While activating W7M/GA-106 (Black Mountain) today I encountered some odd ice crystals (attached) which fell from the sky. The weather was cool (perhaps a bit above freezing) & we were in & out of a cloud as we ascended with episodic sleet coming down. A good proportion of the sleet was crystaline in nature. The sleet crystals were all quite angular, planar & striated in various sizes. The photo is one of the larger ones & had partially melted by the time I took the photo. Many were 1/4-inch (1-cm) or so in size. At first I thought they may be coming from the trees, but there was no snow or ice on the trees (at least within 1-mile or so) & they were clearly coming from the sky. They would sometimes “dump down” over a period of 1 or 2 seconds. The conditions were generally calm (non-windy), although there was a slight breeze.
I would describe it as “sleet” - except for the striated crystals.
Has anyone seen anything like this?
Rob - AE7AP
Never seen them life myself but several times the news have been reporting about some really big blocks of ice falling from the sky in Spain.
I have often seen ice falling in the form of little prisms or platelets but that one in the photo is freakishly large, at least ten times bigger than the examples that I have seen! These platelets form in clouds under certain conditions and grow by accretion, you can see the growth marks, the striations parallel to the sides and ends of the prism suggesting that it was continually rising and falling in the icing zone until it got too heavy to be supported by convection. This is the sort of photo that should be in a textbook!
That is interesting that you have seen platelets or prisms also. Were they similar in appearance?

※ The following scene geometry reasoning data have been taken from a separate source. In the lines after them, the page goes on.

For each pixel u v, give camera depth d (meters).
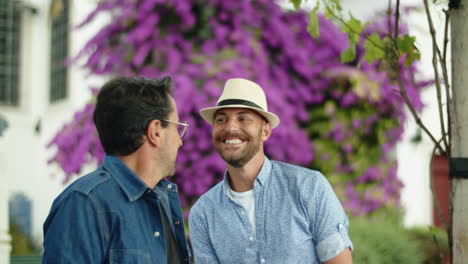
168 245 1.94
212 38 5.57
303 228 2.40
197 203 2.62
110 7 5.87
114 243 1.65
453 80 2.16
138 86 1.77
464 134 2.12
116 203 1.68
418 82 5.50
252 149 2.44
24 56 10.09
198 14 5.63
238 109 2.44
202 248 2.58
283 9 5.97
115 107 1.74
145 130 1.75
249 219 2.48
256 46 5.46
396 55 2.62
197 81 5.20
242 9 5.61
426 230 6.26
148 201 1.78
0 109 9.80
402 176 7.48
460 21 2.13
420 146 7.55
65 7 9.22
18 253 8.57
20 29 10.11
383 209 6.30
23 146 9.95
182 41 5.56
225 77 5.17
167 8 5.54
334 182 6.09
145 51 5.45
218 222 2.52
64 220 1.58
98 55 5.84
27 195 9.88
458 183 2.13
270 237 2.43
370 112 6.07
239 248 2.47
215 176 5.38
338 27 5.98
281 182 2.47
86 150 5.73
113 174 1.73
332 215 2.38
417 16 5.78
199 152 5.25
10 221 9.30
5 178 4.79
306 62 5.81
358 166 6.18
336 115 6.07
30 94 10.13
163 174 1.83
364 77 5.83
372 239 4.84
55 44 9.52
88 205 1.62
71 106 8.77
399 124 6.14
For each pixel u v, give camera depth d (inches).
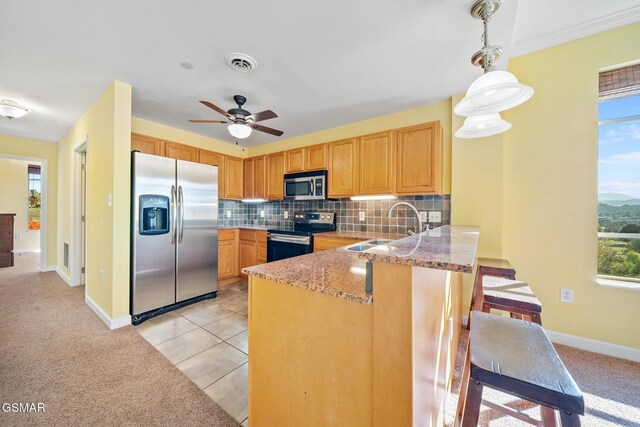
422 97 103.0
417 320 31.1
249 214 192.4
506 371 32.4
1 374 66.9
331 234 122.6
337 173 130.0
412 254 31.0
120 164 92.8
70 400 58.3
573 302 83.0
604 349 78.4
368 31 65.3
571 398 28.5
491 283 73.7
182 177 112.3
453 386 65.9
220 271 147.3
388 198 125.6
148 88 95.8
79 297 123.0
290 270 46.6
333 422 37.5
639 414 56.1
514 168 91.8
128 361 73.4
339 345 36.8
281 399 43.6
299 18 61.0
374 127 125.2
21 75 87.4
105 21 62.1
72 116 126.0
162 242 105.3
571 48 83.0
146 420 53.4
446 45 70.7
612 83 78.7
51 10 58.4
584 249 82.1
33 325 94.1
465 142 98.7
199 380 66.0
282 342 43.5
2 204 243.8
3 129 147.3
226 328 94.3
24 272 170.4
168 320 100.6
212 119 127.1
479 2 55.3
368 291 34.5
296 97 103.1
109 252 94.7
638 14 72.8
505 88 45.8
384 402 31.5
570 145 83.7
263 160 163.8
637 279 79.0
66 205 154.6
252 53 74.7
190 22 62.4
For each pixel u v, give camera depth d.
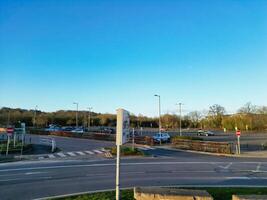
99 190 15.57
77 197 13.19
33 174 21.08
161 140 52.56
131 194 13.13
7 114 103.31
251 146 46.47
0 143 44.25
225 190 14.13
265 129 93.50
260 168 24.00
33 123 108.06
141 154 34.09
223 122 98.06
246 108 99.38
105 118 115.50
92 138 62.91
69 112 123.88
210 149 39.06
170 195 10.59
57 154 35.75
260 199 10.16
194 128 109.69
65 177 19.81
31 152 37.81
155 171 22.19
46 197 14.16
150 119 108.75
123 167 24.33
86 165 25.67
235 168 23.94
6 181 18.47
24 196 14.45
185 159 30.45
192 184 17.11
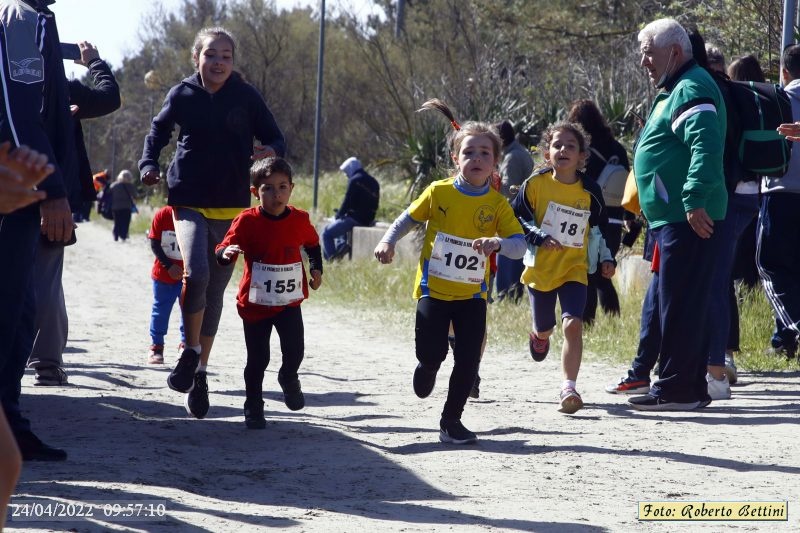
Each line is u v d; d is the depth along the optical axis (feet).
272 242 46.21
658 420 50.70
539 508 34.09
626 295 92.63
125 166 531.91
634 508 34.42
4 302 36.55
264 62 397.60
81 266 170.91
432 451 43.62
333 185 217.97
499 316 86.99
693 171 49.98
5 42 35.70
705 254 51.85
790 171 63.10
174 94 49.44
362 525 31.01
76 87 47.67
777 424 49.39
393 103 186.39
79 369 66.08
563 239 52.85
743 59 63.72
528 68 172.14
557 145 52.60
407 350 81.30
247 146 49.90
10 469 17.61
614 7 215.10
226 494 34.83
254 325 47.19
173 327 96.43
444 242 45.27
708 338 53.06
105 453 40.34
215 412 52.47
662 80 52.85
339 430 47.75
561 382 63.62
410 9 201.57
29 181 17.85
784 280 64.08
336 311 107.34
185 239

I forwarded the photo to the general contact at the National Weather Service & whoever responded was of the opinion that it was most likely surface ice that was stripped from some other location (e.g. airplane or tree). That seems unlikely to me as they fell (off & on) over 30-minutes or so. Also, the orientation of the layering doesn’t seem correct for ice layering on a surface & it wasn’t remarkably windy. It was one of those days where some summits (like the one I was on) are hidden by a cold, damp cloud. I think there was more wind up higher, as once we got on top the clouds were moving by at a good pace.
One thing I do know - I would have never seen it if it weren’t for SOTA.